-- START Material to process --
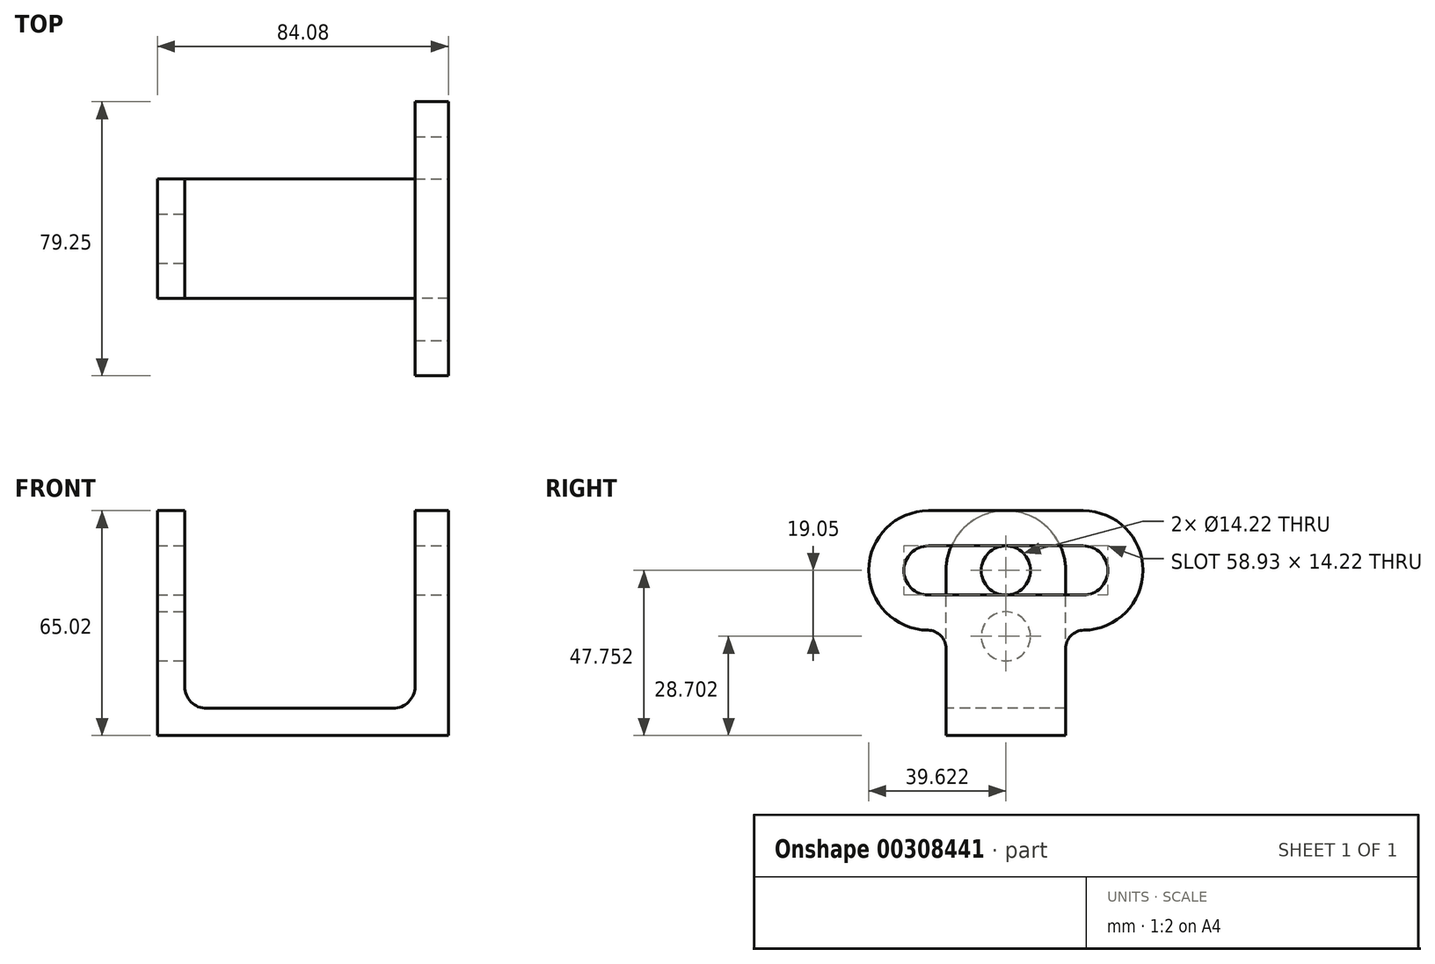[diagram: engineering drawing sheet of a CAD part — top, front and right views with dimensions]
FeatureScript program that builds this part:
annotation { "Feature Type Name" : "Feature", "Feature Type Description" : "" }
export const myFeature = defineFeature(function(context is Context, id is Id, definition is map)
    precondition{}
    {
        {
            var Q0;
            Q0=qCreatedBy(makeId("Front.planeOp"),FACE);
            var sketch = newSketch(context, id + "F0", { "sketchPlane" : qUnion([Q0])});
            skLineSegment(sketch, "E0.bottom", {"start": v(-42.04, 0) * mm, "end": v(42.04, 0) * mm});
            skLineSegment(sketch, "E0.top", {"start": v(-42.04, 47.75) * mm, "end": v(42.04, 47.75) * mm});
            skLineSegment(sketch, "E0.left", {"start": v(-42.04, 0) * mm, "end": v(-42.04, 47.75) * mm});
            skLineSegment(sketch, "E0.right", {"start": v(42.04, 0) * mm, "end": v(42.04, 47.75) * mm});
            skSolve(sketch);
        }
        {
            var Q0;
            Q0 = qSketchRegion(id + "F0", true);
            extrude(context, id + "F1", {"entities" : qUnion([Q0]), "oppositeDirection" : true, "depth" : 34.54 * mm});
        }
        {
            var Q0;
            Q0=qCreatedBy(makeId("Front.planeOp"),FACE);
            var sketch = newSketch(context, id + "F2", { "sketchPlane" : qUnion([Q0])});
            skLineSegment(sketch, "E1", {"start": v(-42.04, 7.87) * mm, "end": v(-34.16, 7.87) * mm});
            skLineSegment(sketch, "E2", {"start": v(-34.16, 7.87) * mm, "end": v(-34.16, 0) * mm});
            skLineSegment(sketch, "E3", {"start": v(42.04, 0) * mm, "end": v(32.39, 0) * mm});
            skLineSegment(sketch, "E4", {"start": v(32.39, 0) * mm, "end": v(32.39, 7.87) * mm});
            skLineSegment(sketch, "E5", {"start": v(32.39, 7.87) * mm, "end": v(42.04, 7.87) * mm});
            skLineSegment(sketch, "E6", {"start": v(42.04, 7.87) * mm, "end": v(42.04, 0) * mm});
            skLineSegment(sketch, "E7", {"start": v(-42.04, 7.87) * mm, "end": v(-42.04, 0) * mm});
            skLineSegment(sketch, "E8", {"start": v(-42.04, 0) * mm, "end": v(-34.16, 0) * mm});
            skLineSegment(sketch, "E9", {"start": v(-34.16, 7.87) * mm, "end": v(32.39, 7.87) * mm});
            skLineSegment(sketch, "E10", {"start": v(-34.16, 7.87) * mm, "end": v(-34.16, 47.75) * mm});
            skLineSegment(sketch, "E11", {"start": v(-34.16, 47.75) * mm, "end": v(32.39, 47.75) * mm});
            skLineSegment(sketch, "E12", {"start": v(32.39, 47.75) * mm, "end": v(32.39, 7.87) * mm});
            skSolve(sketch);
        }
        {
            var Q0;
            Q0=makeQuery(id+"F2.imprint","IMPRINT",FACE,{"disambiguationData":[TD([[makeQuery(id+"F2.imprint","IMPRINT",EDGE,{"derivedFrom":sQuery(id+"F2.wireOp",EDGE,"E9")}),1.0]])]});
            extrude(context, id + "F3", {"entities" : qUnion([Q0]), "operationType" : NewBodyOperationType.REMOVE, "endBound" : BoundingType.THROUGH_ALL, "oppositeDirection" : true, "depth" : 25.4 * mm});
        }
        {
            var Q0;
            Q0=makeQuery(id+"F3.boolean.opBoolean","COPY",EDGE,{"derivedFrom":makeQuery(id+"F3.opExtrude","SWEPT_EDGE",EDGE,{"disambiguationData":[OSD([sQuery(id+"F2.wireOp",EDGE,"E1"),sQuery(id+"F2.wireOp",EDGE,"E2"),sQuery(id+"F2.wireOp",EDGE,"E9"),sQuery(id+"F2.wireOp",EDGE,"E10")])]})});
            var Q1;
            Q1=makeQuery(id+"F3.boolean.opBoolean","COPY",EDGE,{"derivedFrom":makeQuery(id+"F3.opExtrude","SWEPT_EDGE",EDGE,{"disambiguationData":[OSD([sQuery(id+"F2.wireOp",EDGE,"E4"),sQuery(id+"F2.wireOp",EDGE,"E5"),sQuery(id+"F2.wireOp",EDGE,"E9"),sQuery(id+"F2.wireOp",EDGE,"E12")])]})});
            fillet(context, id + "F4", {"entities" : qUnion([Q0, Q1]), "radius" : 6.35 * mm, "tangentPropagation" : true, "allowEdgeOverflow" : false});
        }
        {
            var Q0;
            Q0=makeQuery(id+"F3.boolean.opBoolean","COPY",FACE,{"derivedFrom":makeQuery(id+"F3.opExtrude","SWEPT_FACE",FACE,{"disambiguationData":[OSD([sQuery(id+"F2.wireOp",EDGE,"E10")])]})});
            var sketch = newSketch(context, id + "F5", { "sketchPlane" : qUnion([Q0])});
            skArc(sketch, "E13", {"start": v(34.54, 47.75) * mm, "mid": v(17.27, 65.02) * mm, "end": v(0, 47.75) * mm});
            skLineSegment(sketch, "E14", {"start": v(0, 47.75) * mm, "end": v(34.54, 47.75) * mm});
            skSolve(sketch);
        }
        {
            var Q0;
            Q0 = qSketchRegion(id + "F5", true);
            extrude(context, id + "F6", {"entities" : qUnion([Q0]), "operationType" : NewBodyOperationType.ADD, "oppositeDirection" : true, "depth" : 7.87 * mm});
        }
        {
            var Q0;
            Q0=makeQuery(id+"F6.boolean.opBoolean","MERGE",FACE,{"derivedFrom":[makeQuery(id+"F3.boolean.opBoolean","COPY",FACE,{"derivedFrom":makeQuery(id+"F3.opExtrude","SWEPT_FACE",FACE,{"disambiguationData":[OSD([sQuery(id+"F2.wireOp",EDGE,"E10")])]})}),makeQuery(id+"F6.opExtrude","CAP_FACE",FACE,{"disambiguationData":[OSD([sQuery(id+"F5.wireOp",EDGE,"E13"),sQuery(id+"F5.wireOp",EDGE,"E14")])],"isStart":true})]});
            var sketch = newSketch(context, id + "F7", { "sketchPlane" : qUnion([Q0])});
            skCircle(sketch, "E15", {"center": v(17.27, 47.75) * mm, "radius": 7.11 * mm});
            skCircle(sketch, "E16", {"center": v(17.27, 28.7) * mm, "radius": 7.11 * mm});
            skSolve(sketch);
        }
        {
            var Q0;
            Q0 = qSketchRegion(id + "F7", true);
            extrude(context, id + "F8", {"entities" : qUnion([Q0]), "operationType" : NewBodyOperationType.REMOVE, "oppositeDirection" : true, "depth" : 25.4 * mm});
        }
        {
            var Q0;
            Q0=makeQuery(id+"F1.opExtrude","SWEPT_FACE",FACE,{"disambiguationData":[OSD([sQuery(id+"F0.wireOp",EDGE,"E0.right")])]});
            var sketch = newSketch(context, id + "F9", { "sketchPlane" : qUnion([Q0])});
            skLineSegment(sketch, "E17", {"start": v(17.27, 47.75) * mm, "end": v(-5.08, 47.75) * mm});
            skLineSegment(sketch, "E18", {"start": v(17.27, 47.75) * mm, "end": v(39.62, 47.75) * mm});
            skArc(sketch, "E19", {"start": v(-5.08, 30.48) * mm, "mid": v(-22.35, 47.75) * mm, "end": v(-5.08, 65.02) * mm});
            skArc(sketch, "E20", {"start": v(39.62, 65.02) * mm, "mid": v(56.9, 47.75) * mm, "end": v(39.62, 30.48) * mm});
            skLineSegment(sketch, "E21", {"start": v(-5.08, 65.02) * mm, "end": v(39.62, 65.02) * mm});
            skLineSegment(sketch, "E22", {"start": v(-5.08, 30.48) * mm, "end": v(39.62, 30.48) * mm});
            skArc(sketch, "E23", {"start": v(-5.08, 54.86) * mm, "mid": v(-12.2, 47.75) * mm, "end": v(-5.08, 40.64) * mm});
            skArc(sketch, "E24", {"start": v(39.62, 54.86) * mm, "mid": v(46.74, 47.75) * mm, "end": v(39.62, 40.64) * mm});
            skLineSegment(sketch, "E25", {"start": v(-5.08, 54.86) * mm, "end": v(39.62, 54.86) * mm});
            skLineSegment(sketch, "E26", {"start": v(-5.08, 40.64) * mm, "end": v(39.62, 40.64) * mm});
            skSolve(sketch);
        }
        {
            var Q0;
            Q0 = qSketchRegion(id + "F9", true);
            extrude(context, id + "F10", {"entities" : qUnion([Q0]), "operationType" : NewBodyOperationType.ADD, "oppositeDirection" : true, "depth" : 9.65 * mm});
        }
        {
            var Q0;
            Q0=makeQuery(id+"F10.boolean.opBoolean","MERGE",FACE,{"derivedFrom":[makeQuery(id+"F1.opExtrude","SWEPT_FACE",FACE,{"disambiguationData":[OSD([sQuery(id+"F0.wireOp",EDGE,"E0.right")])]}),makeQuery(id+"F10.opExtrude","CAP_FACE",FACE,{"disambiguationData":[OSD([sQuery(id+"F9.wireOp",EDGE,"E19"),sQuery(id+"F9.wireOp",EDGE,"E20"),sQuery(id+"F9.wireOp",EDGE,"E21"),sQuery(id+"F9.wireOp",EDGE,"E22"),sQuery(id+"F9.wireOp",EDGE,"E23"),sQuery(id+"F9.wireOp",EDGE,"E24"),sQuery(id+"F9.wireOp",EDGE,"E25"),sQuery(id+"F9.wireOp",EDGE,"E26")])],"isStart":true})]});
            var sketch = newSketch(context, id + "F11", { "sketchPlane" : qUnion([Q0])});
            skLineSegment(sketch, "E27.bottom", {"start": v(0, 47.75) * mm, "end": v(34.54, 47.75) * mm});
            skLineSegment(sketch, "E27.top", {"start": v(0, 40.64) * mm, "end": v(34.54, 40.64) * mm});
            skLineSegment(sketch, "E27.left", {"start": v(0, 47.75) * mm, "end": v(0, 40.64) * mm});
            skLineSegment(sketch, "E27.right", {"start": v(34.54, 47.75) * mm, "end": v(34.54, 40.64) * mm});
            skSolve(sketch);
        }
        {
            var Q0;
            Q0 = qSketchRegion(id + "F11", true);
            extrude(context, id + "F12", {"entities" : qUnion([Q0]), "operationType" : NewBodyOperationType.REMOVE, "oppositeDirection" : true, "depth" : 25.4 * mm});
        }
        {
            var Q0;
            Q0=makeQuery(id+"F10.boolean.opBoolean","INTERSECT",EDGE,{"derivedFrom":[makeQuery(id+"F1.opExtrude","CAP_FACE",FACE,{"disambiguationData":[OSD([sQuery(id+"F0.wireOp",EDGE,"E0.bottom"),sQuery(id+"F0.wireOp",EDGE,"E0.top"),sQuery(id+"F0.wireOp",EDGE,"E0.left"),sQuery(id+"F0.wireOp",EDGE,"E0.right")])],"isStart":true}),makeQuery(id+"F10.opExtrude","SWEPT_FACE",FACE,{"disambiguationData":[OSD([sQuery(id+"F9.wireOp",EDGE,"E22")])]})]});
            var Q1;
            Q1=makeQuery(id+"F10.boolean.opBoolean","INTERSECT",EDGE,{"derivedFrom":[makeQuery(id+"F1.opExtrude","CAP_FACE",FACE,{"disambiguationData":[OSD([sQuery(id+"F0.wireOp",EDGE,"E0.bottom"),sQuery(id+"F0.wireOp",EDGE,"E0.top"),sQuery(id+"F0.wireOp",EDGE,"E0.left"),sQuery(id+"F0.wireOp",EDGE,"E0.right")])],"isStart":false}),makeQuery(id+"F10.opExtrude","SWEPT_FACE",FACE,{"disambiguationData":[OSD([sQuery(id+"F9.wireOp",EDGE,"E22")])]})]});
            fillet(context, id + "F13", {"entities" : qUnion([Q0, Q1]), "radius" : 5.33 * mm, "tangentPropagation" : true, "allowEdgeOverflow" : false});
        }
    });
-- END Material to process --
-- START Material to process --
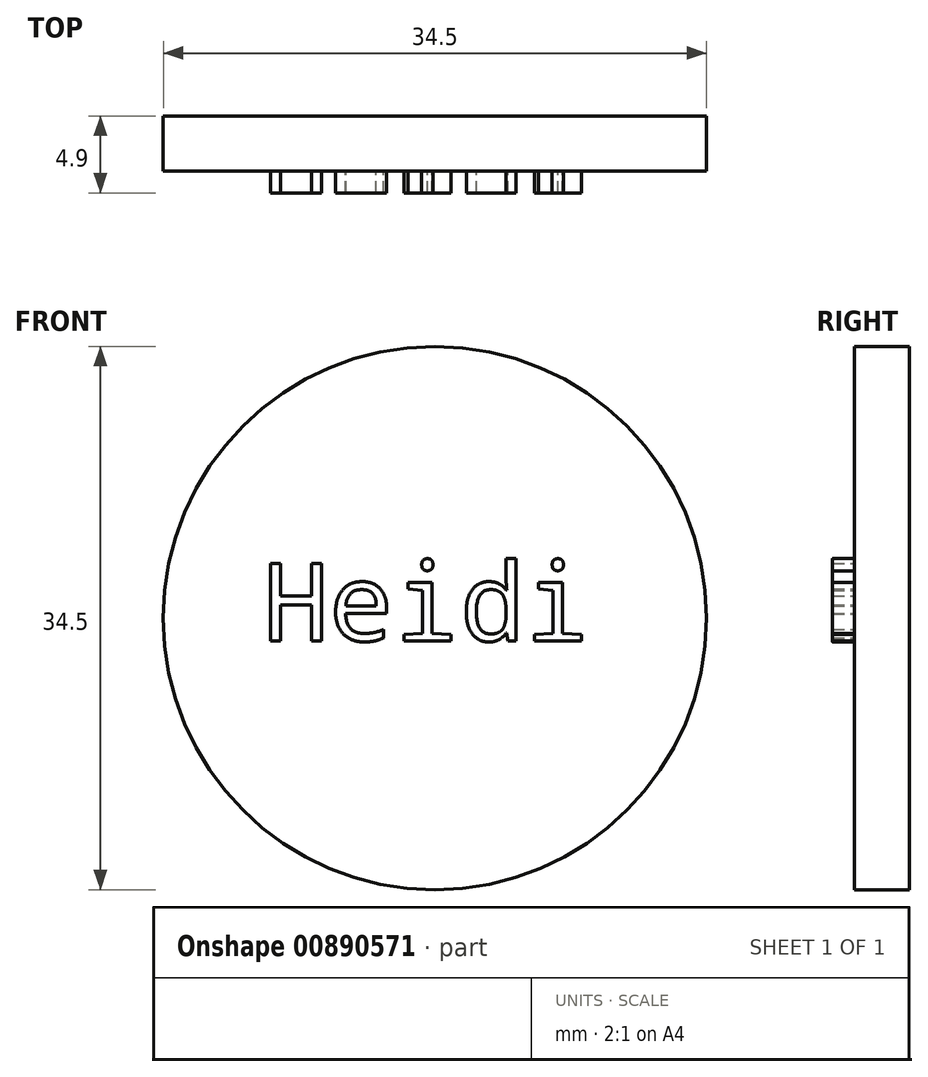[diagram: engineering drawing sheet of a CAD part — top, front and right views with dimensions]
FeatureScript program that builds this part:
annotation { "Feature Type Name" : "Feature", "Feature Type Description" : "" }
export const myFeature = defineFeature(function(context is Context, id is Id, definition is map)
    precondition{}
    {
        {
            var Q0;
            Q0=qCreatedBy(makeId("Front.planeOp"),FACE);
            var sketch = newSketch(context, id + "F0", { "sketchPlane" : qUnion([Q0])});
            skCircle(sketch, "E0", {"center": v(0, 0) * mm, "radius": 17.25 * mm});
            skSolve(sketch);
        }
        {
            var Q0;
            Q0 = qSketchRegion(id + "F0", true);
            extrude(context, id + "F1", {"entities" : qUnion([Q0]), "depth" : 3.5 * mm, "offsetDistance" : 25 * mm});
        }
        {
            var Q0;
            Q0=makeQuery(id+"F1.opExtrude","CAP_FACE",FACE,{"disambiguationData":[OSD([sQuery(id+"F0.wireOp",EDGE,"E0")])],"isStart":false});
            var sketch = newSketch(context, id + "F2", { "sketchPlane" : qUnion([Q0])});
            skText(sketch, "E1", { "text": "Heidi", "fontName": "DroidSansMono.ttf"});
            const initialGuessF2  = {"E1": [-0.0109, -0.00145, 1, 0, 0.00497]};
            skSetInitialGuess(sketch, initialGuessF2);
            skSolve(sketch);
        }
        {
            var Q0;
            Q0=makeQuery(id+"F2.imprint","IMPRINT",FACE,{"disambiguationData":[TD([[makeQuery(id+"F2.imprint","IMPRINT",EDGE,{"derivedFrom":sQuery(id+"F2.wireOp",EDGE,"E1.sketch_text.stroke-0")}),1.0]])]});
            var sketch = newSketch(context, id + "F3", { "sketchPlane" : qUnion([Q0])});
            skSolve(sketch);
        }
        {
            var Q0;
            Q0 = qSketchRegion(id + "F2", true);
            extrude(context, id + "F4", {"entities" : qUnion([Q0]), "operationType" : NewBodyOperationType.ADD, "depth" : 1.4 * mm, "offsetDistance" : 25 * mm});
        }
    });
-- END Material to process --
-- START Material to process --
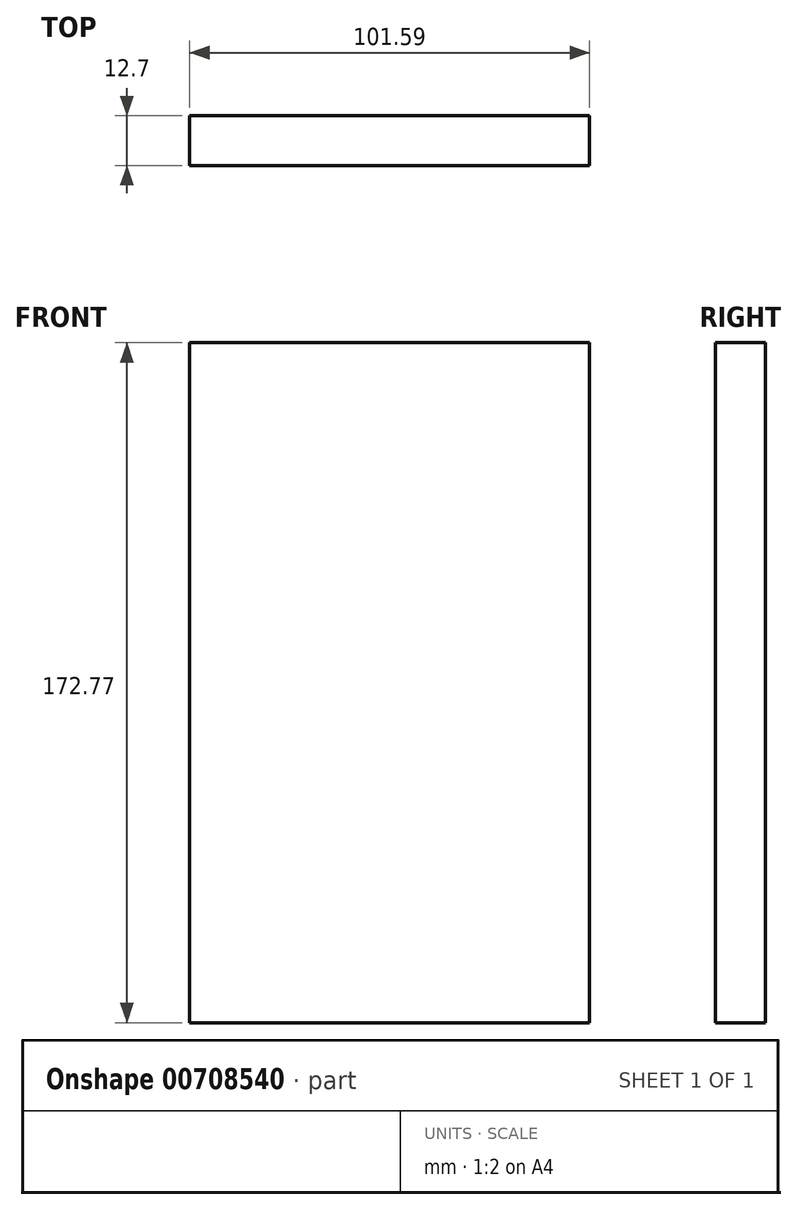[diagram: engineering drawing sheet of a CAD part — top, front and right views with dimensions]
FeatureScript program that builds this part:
-- END Material to process --
**Required task:**
Report how many lines in the records above contain the string "NewBodyOperationType", matching case exactly. Give only the number.

**Finished exercise:**
6